Monday, November 28, 2016

Sonnet 73


 1. The three things that speaker says that you can see in him or her are the twilight of such day, glowing of such fire, and his ashes of his youth doth lie/old age. 


 2. The last two lines of the poem are "This thou perceiv'st, which makes thy love strong. To love that well, which thou must leave ere long." This means to me that you have to recognize those things to strengthen his love with knowledge that he soon will be left alone because the speaker's fire will be gone. 

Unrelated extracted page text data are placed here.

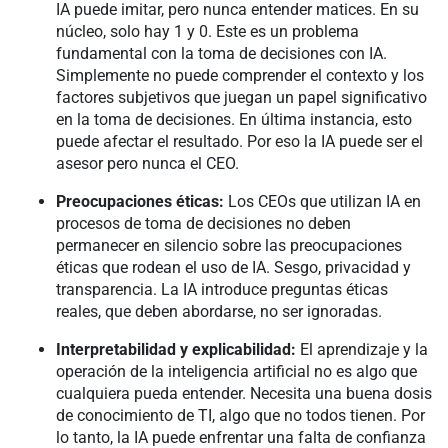
IA puede imitar, pero nunca entender matices. En su
núcleo, solo hay 1 y 0. Este es un problema
fundamental con la toma de decisiones con IA.
Simplemente no puede comprender el contexto y los
factores subjetivos que juegan un papel significativo
en la toma de decisiones. En última instancia, esto
puede afectar el resultado. Por eso la IA puede ser el
asesor pero nunca el CEO.
Preocupaciones éticas:
Los CEOs que utilizan IA en
procesos de toma de decisiones no deben
permanecer en silencio sobre las preocupaciones
éticas que rodean el uso de IA. Sesgo, privacidad y
transparencia. La IA introduce preguntas éticas
reales, que deben abordarse, no ser ignoradas.
Interpretabilidad y explicabilidad:
El aprendizaje y la
operación de la inteligencia artificial no es algo que
cualquiera pueda entender. Necesita una buena dosis
de conocimiento de TI, algo que no todos tienen. Por
lo tanto, la IA puede enfrentar una falta de confianza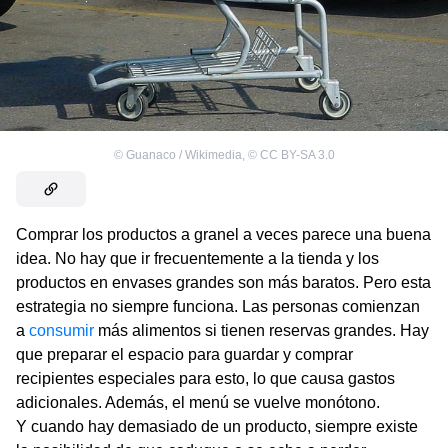
©
Guanaco / Wikimedia
,
©
CC BY-SA 3.0
Comprar los productos a granel a veces parece una buena
idea. No hay que ir frecuentemente a la tienda y los
productos en envases grandes son más baratos. Pero esta
estrategia no siempre funciona. Las personas comienzan
a
consumir
más alimentos si tienen reservas grandes. Hay
que preparar el espacio para guardar y comprar
recipientes especiales para esto, lo que causa gastos
adicionales. Además, el menú se vuelve monótono.
Y cuando hay demasiado de un producto, siempre existe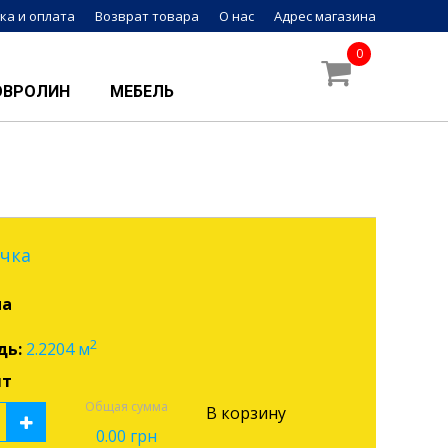
ка и оплата
Возврат товара
О нас
Адрес магазина
0
ОВРОЛИН
МЕБЕЛЬ
чка
на
2
дь:
2.2204
м
шт
Общая сумма
В корзину
0.00
грн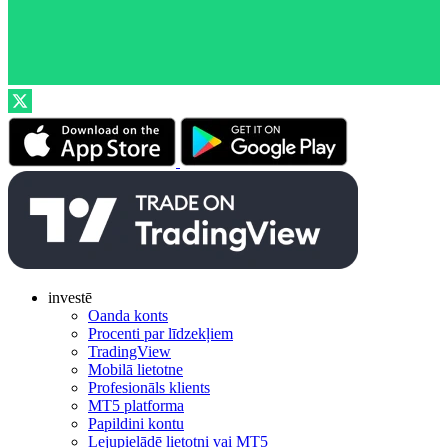
investē
Oanda konts
Procenti par līdzekļiem
TradingView
Mobilā lietotne
Profesionāls klients
MT5 platforma
Papildini kontu
Lejupielādē lietotni vai MT5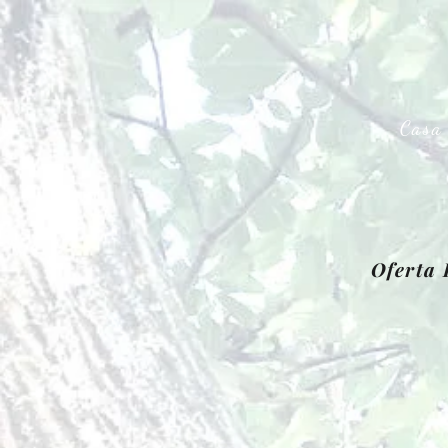
Cas
Oferta 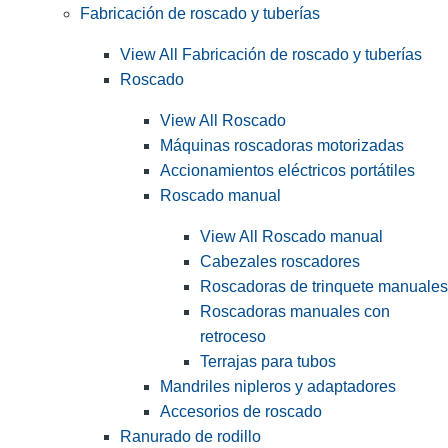
Fabricación de roscado y tuberías
View All Fabricación de roscado y tuberías
Roscado
View All Roscado
Máquinas roscadoras motorizadas
Accionamientos eléctricos portátiles
Roscado manual
View All Roscado manual
Cabezales roscadores
Roscadoras de trinquete manuales
Roscadoras manuales con
retroceso
Terrajas para tubos
Mandriles nipleros y adaptadores
Accesorios de roscado
Ranurado de rodillo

 3. If I were to insert line breaks into this poem, I would insert them under every fourth line of the sonnet. So then the poem would now appear:

  
 "That time of year thou mayst in me behold
When yellow leaves, or none, do hang
Upon those boughs which stake against the cold,
Bare ruin'd choirs, where late the sweet birds sang.

In me thou seest the twilight of such day 
As after sunset fadeth in the west, 
Which by and by black night doth take away, 
Death’s second self, that seals up all in rest. 


In me thou see’st the glowing of such fire 
That on the ashes of his youth doth lie, 
As the death-bed whereon it must expire 
Consumed with that which it was nourish’d by. 


This thou perceivest, which makes thy love more strong, 
To love that well which thou must leave ere long. "


I would divide the poem like this because each stanza is built upon each other, and when moved to the next stanza it kind of moves to a next description. It helps me to understand the poem to better sense than if it were just all one "stanza." The last stanza wraps up the whole poem, kind of like a summary of a story.